__WORK INSTRUCTION__. State how many lines of the material contain the string "shoe", with case counting. Give only the number.

-------- INFORMATION SHOWN --------

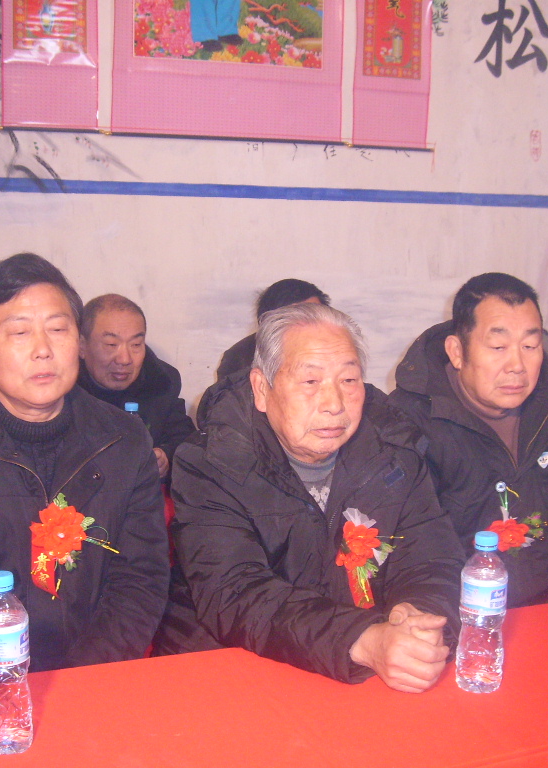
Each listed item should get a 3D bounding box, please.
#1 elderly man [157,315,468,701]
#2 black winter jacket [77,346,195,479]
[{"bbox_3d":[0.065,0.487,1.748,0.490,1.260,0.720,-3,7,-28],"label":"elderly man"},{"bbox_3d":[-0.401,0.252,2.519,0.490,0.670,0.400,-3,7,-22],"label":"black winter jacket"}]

--------
-------- INFORMATION SHOWN --------

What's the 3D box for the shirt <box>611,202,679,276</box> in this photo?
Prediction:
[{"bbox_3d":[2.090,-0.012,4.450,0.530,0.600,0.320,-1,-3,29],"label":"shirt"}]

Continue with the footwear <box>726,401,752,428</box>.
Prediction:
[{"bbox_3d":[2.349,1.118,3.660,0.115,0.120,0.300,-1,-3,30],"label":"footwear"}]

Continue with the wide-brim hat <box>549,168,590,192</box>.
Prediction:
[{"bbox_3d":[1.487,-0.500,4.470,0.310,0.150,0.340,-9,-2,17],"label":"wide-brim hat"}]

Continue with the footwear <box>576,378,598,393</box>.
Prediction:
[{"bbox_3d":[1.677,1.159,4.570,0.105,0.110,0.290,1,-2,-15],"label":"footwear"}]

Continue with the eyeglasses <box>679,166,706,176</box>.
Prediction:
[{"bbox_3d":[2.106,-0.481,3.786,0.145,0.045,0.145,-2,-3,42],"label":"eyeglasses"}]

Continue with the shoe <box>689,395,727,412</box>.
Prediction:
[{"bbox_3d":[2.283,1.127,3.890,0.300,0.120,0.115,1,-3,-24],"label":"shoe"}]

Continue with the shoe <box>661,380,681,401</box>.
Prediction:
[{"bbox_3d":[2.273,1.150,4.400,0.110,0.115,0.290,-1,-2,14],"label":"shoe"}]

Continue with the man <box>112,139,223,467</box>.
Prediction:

--------

__WRITTEN SOLUTION__. 4